A workaround for the latter is to invoke pytest with --assert=plain.
The %x string format
The %x string formatter, as well as a few others, accepted non-integer values in earlier Python 3 versions. In Python 3.4 this was changed to issue a DeprecationWarning, although usually silenced. In Python 3.5 this was changed to raise a TypeError. For example:
>>> from uuid import uuid4 >>> '%.32x' % uuid4()
In Python 3.4, this prints a string, but in Python 3.5 you get a TypeError. In this specific case, a fix compatible with both Python versions is:
>>> '%.32x' % uuid4().int
but YMMV depending on exactly what type of object you had been passing to the format string.
Nested classes use __qualname__
In Python 3.4, when a class was printed, for example when an exception was raised in a doctest, the class was printed using '%s.%s' % (self.__class__.__module__, self.__class__.__name__) but this was inaccurate when the class was nested. In Python 3.5 this was changed to use the class's __qualname__ attribute. While more accurate, this can break doctests, as seen in this zope.testing bug.
For something like a doctest, there unfortunately is no way to write a compatible doctest for both Python 3.4 and 3.5 without writing a custom checker for doctest.DocTestSuite(), which is how zope.testing was fixed. Or of course, you could not raise a nested class.
smtplib.login()
In Python 3.5, smtplib.login() was enhanced to allow for extensible authorization hooks, and a new smtplib.auth() method was added, which .login() uses. There is a subtle behavioral difference exposed by this change though. RFC 4954 allows for the SMTP AUTH command to include an optional initial-response which eliminates a round trip for auth methods that don't require a challenge, such as AUTH PLAIN. Because handling a challenge-response is trickier for SMTP servers, some may not do the right thing when presented with a challenge-response instead of an initial-response.
The resolution of this for compatibility with Python 3.4 and 3.5 is two-fold. First, we are working in issue 15014 to restore the initial-response behavior in smtplib for auth methods that can support it. Stay tuned; this will hopefully appear in 3.5 final. For handling challenge-responses in smtpd-based servers, see issue 21935, although this is a bit more controversial. You might also be interested in this commit to GNU Mailman 3 which kludges in handling of the challenge-response in its localhost test server.
email.__version__
In Python 3.5, email.__version__ was removed.

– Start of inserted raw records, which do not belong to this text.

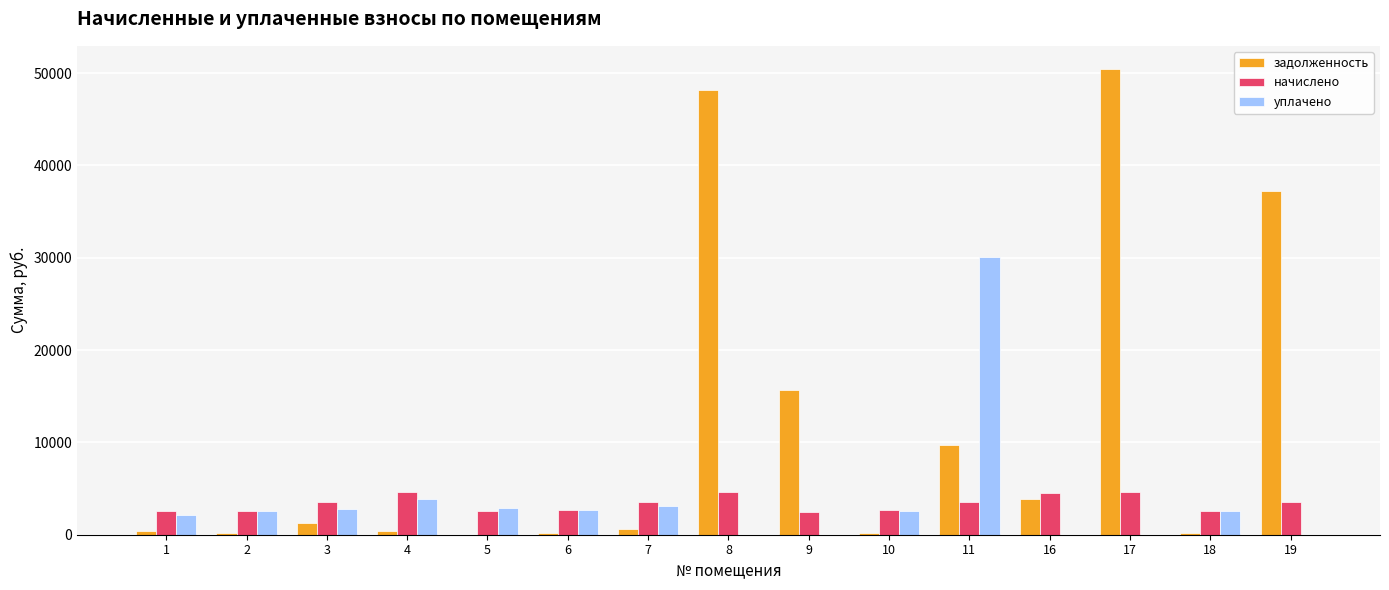

Which series has the largest range (max minus min)?

задолженность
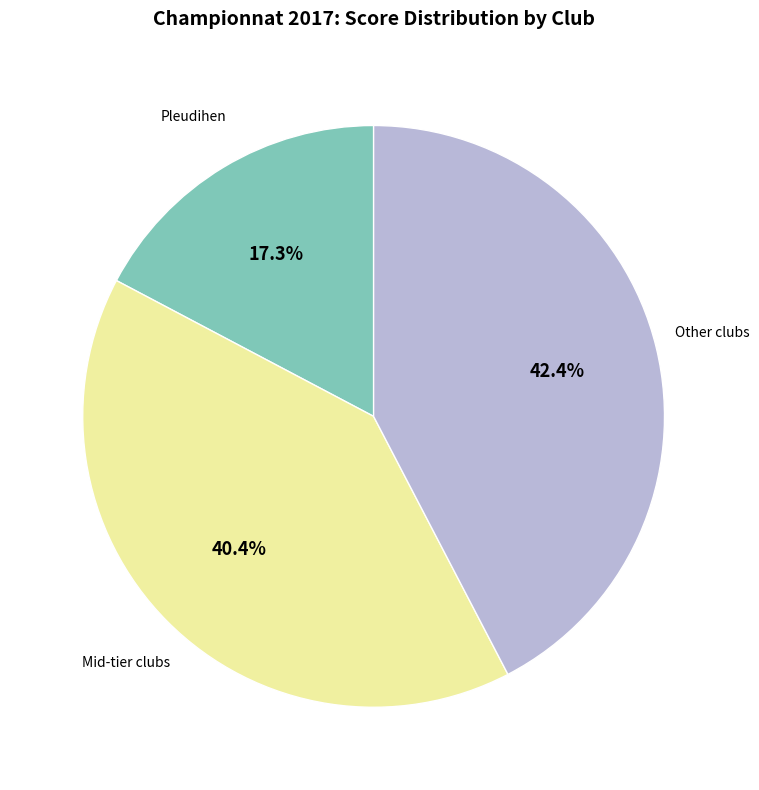

Does any single category account for the majority?

No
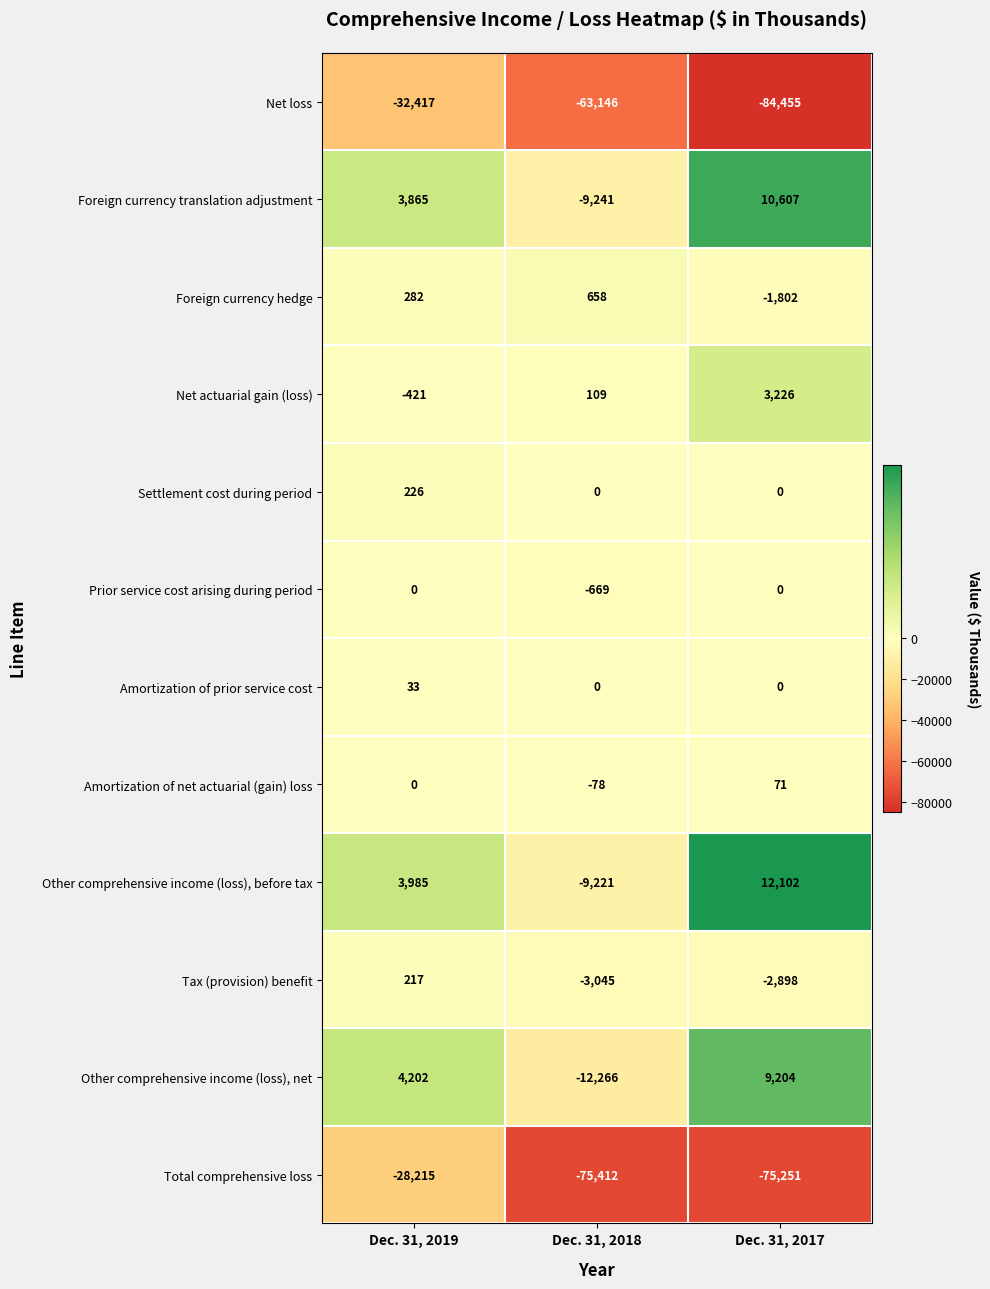

What is the difference between the maximum and minimum values in the Prior service cost arising during period series?

669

html.parser.HTMLParseError
This exception has been removed, and other changes to html.parser module since 3.4. This affected Sphinx which imported the exception through six.moves.html_parser.

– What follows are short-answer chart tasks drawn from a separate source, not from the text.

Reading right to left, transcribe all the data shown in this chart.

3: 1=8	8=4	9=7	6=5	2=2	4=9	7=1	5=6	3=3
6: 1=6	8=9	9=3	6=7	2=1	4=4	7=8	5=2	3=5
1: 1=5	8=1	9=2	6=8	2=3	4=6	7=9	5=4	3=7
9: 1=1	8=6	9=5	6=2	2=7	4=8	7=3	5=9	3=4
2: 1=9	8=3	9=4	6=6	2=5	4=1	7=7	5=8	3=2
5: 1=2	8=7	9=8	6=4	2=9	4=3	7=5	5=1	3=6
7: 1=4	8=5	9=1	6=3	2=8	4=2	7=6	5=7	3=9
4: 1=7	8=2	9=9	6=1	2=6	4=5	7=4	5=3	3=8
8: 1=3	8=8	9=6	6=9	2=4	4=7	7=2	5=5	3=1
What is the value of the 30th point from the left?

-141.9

Resolution: don't import this exception. It was deprecated anyway since Python 3.3
PEP 479
Changes the behavior when StopIteration is raised inside an iterator, and clarifies that exhausted iterators are supposed to return instead of raising that exception. We've seen some failures when the deprecation warnings that raising the exception in Python 3.5 causes, produce unexpected stderr output.

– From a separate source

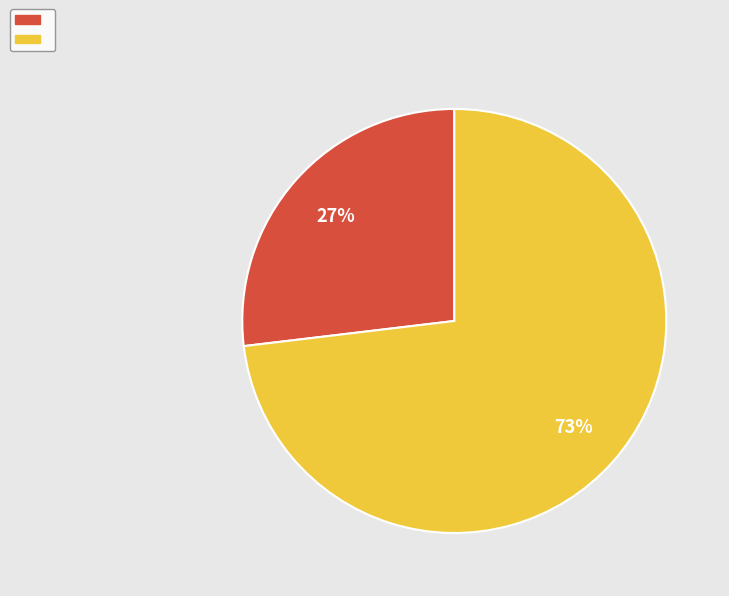

To the nearest percent, what is the difference between the largest and smallest slice percentages?

46%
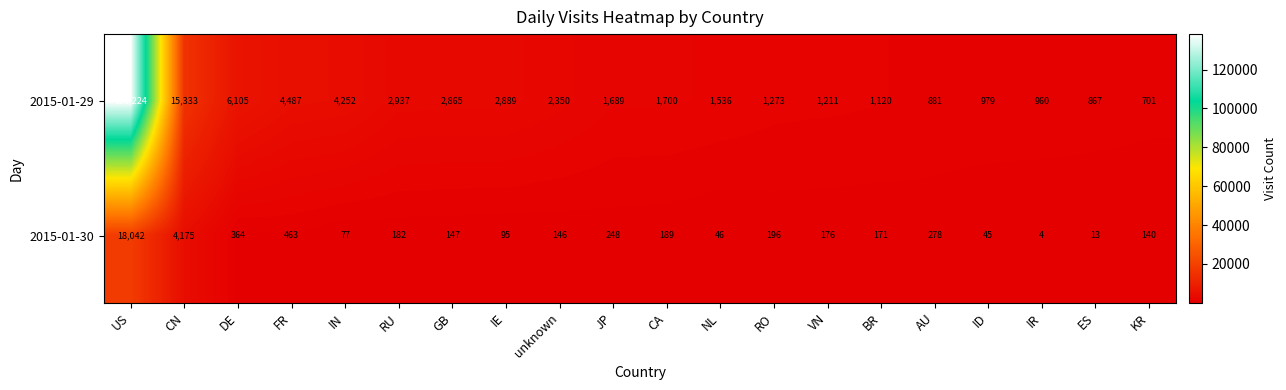

What is the difference between the maximum and minimum values in the 2015-01-30 series?

18038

Resolution: Don't raise StopIteration when your iterator is exhausted, just 'return'. This will work in all Pythons supporting iterators.
.assert_called() on mock objects
For some reason, I've seen quite a few test suites that call the .assert_called() method on a mock object, thinking that this will prove that the mock was called, irrespective of any arguments. Actually, this does nothing! Typically, mock objects just create the nonexistent attributes on the fly, but in Python 3.5, mocks have been changed to raise AttributeError when the missing method starts with assert (or its common misspelling assret). This means that mock.assert_called() at best did nothing and at worst masked a failing test in older Pythons, so it's good that Python 3.5 catches these.